_What this task involves:_ What lines of the data hold the string "round"? Copy them all.

*** Data shown

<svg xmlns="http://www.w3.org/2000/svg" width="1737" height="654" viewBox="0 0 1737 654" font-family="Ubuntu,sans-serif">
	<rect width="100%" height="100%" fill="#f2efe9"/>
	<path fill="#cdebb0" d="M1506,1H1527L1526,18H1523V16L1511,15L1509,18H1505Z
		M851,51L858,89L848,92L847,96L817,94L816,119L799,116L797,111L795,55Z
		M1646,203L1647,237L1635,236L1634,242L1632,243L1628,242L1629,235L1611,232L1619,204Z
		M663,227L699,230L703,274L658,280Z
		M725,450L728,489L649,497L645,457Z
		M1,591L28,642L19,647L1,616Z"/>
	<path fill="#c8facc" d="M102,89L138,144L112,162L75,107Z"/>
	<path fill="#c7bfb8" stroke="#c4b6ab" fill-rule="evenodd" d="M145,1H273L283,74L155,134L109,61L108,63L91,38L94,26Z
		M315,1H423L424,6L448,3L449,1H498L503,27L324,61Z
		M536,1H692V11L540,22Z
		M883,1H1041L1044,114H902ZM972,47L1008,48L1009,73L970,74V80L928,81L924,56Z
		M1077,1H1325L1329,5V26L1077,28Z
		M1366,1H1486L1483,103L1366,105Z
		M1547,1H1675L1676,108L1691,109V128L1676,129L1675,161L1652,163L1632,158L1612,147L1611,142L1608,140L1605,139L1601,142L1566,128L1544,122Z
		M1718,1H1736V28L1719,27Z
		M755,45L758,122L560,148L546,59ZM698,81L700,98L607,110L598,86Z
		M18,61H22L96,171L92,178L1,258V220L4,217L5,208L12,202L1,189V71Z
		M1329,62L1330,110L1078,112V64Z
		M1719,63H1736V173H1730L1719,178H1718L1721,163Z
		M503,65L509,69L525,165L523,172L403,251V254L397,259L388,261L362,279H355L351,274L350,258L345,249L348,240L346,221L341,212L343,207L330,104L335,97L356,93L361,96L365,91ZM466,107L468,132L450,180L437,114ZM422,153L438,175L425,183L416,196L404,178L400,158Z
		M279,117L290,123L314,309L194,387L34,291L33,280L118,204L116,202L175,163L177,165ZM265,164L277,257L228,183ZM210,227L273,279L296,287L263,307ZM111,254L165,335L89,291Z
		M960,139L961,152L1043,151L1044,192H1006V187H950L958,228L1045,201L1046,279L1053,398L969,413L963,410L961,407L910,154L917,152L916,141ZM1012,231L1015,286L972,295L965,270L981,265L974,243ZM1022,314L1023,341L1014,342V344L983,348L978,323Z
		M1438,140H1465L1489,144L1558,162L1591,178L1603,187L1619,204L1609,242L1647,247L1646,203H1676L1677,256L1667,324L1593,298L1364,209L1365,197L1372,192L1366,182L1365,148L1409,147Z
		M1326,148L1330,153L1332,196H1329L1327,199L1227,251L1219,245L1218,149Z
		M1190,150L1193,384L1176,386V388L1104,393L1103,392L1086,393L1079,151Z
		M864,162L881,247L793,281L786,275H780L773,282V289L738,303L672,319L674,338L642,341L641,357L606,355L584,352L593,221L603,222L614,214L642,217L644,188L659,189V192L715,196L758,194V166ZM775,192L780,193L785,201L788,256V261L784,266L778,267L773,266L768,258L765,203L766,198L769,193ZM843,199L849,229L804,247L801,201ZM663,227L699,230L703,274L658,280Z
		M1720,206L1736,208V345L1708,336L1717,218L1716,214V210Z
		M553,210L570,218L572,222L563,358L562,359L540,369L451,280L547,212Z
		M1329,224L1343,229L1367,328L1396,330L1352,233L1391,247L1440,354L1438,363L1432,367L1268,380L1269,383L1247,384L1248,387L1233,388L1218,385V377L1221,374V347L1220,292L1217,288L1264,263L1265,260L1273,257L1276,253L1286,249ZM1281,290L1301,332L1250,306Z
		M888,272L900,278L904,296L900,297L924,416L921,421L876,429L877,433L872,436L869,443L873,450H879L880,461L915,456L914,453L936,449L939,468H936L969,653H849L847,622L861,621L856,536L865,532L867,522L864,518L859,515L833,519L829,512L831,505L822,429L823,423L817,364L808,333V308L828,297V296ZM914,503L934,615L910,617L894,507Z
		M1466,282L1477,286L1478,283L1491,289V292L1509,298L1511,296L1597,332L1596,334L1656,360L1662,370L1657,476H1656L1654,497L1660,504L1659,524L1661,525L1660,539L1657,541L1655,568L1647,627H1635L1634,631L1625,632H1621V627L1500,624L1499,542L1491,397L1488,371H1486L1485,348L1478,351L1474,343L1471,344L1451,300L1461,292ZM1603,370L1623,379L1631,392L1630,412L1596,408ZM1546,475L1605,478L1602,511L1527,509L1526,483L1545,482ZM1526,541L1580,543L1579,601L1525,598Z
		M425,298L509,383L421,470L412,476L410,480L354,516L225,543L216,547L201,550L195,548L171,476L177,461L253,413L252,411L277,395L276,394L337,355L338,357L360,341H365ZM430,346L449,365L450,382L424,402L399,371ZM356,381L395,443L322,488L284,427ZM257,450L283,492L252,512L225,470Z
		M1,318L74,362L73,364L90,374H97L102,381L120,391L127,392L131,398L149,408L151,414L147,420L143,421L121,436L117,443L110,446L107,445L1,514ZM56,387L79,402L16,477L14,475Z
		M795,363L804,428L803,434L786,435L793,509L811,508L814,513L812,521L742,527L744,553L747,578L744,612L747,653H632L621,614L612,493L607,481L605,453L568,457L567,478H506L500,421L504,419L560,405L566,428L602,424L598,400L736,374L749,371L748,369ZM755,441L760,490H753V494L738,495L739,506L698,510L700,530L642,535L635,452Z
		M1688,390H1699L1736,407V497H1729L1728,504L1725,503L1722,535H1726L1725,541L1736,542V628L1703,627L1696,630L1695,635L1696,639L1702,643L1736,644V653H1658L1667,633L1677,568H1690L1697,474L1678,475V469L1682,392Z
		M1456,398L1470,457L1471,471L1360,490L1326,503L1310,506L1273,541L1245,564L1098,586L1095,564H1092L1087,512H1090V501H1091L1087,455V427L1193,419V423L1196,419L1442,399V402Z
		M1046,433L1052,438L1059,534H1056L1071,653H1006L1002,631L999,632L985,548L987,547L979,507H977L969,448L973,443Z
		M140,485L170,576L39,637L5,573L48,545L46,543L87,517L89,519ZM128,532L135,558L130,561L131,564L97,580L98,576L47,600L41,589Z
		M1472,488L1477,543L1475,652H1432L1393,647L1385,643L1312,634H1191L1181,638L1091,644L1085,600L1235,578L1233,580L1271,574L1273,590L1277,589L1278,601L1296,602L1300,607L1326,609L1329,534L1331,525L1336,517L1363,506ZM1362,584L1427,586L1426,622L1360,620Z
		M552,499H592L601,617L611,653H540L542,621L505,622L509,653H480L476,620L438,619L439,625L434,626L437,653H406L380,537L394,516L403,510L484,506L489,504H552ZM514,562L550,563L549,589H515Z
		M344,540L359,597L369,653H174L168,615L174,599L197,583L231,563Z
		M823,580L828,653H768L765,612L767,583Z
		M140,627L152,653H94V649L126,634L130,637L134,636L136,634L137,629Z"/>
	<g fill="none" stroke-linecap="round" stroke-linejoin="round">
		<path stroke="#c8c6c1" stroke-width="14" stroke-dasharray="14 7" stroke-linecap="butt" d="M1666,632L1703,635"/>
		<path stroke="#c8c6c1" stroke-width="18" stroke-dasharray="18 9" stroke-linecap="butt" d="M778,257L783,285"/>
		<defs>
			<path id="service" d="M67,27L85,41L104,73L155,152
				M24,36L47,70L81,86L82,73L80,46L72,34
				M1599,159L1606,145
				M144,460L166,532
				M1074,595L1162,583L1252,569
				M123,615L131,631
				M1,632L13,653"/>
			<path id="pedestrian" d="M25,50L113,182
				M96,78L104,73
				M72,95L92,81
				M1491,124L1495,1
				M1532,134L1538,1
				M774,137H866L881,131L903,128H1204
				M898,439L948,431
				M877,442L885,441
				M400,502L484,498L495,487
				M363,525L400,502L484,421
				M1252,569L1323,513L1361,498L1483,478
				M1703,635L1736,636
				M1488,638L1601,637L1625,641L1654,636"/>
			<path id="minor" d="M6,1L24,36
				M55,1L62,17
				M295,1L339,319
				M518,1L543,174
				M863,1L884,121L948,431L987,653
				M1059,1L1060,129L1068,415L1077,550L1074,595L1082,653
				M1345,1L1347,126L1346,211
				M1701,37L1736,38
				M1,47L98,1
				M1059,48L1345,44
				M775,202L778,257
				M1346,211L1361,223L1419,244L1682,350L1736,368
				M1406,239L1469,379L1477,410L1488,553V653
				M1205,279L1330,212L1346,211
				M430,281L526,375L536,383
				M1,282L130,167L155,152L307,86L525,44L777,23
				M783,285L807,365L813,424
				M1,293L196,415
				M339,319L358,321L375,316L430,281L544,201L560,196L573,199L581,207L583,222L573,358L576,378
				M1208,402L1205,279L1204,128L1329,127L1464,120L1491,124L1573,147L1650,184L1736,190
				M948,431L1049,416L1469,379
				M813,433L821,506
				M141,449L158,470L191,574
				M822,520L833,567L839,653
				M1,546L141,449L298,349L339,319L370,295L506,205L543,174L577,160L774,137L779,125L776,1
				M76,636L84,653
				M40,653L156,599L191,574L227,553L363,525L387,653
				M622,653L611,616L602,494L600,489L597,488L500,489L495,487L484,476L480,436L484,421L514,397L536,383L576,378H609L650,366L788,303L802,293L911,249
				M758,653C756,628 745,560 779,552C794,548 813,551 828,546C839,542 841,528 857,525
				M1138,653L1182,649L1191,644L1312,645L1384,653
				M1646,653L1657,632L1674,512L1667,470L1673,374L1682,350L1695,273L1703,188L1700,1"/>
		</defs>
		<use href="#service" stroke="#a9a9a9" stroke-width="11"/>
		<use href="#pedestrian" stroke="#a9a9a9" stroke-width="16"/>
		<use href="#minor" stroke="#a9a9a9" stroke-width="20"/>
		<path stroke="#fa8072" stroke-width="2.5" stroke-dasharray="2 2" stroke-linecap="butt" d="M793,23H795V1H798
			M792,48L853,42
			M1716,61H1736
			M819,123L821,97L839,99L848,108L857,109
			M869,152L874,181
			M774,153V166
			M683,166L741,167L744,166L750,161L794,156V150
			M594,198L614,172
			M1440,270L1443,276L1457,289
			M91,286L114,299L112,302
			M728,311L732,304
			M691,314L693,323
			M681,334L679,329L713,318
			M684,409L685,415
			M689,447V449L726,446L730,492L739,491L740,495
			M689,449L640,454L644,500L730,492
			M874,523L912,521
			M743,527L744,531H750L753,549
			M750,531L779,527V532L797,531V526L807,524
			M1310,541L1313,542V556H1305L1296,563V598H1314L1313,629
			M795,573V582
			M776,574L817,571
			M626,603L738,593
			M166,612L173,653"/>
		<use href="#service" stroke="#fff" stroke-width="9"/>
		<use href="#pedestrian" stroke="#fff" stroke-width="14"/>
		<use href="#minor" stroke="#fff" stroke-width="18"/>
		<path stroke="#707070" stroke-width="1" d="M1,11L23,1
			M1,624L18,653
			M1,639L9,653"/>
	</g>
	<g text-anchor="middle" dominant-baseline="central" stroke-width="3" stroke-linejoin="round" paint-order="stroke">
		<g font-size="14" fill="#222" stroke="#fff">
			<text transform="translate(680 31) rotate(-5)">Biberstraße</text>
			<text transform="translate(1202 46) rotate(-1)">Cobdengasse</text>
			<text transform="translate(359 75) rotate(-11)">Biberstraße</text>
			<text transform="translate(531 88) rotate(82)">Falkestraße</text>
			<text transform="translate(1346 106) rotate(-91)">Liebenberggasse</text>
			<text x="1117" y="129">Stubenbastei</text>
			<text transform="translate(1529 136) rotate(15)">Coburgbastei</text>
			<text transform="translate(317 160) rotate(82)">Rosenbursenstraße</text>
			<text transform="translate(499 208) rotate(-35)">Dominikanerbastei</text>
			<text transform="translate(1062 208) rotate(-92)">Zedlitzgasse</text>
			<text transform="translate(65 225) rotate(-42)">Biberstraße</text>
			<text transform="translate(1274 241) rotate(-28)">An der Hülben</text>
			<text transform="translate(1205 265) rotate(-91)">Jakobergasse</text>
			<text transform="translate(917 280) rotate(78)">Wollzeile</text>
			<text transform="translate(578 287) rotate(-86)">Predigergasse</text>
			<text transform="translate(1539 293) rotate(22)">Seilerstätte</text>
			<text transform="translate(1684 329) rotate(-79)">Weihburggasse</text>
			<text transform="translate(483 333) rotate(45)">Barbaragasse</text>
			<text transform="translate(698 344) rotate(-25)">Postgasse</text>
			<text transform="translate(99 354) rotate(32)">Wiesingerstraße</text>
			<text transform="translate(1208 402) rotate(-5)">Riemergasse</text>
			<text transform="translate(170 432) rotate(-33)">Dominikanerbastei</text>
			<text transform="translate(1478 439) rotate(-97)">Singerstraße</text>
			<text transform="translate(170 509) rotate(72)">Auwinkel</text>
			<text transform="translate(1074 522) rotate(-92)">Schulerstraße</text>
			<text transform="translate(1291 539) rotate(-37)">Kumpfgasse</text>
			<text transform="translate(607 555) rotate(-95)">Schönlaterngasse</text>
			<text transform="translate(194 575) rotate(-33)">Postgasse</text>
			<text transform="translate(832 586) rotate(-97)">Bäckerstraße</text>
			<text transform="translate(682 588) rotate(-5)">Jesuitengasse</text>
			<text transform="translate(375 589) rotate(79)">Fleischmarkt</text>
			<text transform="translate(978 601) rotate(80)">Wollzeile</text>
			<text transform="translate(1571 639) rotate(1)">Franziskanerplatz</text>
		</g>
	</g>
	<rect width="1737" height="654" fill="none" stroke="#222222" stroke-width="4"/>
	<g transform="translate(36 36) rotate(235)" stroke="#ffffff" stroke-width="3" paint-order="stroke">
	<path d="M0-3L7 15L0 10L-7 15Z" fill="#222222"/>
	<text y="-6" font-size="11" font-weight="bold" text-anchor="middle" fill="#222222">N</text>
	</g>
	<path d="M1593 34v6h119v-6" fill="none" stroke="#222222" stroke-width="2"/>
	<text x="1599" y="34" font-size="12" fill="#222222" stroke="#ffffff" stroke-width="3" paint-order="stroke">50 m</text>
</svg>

******

_Expected answer:_
	<g fill="none" stroke-linecap="round" stroke-linejoin="round">
	<g text-anchor="middle" dominant-baseline="central" stroke-width="3" stroke-linejoin="round" paint-order="stroke">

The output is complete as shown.